Ask the Graduate: Senior Teaching Fellow and Director of Student Experience

RO Central Team - Wednesday, March 25, 2020
Posted 1 year ago



Day In The Life: Bo- Senior Teaching Fellow and Director of Student Experience

Hi, my name is Bo, or Dr Bo, as my students like to call me. I am an academic. My official job title is Senior Teaching Fellow and Director of Student Experience. I work at the University of Warwick, Department of Chemistry, BUT I am not a chemist! Most people do the confused head tilt at this point.

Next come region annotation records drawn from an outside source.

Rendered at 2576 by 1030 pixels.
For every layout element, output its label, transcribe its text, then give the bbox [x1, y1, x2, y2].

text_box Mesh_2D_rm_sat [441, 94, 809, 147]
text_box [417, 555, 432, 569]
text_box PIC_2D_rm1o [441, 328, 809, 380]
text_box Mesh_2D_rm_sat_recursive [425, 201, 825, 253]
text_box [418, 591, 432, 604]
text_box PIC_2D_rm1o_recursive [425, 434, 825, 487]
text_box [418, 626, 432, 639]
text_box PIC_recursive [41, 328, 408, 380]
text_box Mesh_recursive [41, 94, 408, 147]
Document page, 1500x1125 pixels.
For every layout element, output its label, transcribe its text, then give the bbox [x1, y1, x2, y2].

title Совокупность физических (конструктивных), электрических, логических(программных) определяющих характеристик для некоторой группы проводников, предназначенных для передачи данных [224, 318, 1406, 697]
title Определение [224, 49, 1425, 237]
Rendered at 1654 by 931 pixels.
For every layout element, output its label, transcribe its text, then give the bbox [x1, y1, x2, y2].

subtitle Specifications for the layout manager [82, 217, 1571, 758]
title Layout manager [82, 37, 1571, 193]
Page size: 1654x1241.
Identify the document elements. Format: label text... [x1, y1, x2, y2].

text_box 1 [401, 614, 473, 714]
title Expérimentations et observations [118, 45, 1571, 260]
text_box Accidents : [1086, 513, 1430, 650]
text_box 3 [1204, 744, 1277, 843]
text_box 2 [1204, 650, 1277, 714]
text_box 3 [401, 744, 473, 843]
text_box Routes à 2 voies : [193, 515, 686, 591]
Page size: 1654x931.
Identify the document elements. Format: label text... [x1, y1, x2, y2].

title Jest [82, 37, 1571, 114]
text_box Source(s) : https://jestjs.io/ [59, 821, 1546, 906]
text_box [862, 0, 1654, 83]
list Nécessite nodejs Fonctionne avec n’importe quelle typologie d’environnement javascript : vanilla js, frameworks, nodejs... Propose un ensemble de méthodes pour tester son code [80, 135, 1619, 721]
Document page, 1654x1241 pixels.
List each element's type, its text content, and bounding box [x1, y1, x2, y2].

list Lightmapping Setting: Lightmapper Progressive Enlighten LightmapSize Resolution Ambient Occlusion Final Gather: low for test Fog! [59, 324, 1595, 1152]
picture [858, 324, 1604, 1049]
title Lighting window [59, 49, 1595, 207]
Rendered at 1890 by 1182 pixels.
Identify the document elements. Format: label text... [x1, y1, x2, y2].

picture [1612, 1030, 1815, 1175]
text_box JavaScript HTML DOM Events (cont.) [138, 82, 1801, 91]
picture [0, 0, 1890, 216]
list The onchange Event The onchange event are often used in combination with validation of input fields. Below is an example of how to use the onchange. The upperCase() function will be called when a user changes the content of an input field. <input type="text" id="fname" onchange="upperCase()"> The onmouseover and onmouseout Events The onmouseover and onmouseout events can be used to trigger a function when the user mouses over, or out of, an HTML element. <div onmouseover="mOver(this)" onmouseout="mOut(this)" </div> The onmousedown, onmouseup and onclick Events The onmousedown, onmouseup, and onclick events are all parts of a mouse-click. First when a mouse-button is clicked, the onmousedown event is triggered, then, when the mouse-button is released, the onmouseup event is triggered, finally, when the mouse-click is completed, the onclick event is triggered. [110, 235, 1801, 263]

I studied Business at university, specialising in digital innovation, and I took A-levels in Business Studies, Economics, Psychology and Maths and got BAAD. I was an international student that was really scared of not getting into a University in the UK, so I thought more is better. In hindsight I should have dropped one of them, as it would have allowed me to focus on getting a better grade in Maths, which was more important than having a good grade in Business. I found I was making so many assumptions about Higher Education which were unhelpful and in many cases simply untrue. Although I really enjoyed my University experience, that A-level mistake costed me my first, second and even third choice. It all ended well and I managed to get into a really good University and finish with a 2:1. The knowledge I was gaining during my studies, although unclear at the time, was fundamental in helping me get the job I am in now. To get there, I worked as an events intern for a start-up, freelanced as a project manager in higher education, registered as a sole trader innovation consultant, just to name a few.

My job requires a lot of skills, but the most important ones are effective communication, ability to build working relationships, problem solve, have a fresh perspective. Aside from designing and teaching modules on entrepreneurship and design thinking, I am also in charge of ensuring students studying Chemistry have the best possible learning experience. This means working in close partnership with students to create opportunities for personal development, positive wellbeing, employability, and a sense of belonging in the academic community.

Every morning I catch a 7:08am train and walk 1,5 miles to work as my way of staying active and also being productive before my meetings and teaching start around 10am. My meetings are usually about new projects, ideas, and collaborating with colleagues. I also spend a few hours of my working day preparing for teaching, reading new material and research to make my teaching is exciting and relevant. I am usually so in the zone that I end up having my lunch either during meetings or after work, but I definitely make sure to have a break for a cuppa before and after I teach. It helps to focus before and reflect on how the session went after. As you can tell, being a teacher is also very much like being a student – you are constantly learning.

In the afternoon I usually work on data analysis, following up on emails, or working on projects. I finish work around 3:30/4pm after I have replied to all urgent and student emails. I know they will be counting on my help and prompt response. I like to listen to podcasts or music on my commute and I usually do a little bit of planning for the following day. I finish my day off by cooking, having dinner, and shamelessly binge watching something on Netflix. Finding time to really switch off is underrated.

I love my job because of my students. Being able to make impact on people’s careers and aspirations is extremely rewarding! I also really enjoy how applied my discipline is. It helps to find inspiration and ideas in anything, which means I get to be really creative and constantly evolve the material I teach in my modules. That sense of responsibility and constant need to change is also what’s challenging about the role. I would not change it for the world! Being a teacher and a lecturer is a role that is open to a lot of people, regardless of your background, as long as you are passionate and excited about sharing that passion with others, which might just change someone’s career trajectory and life.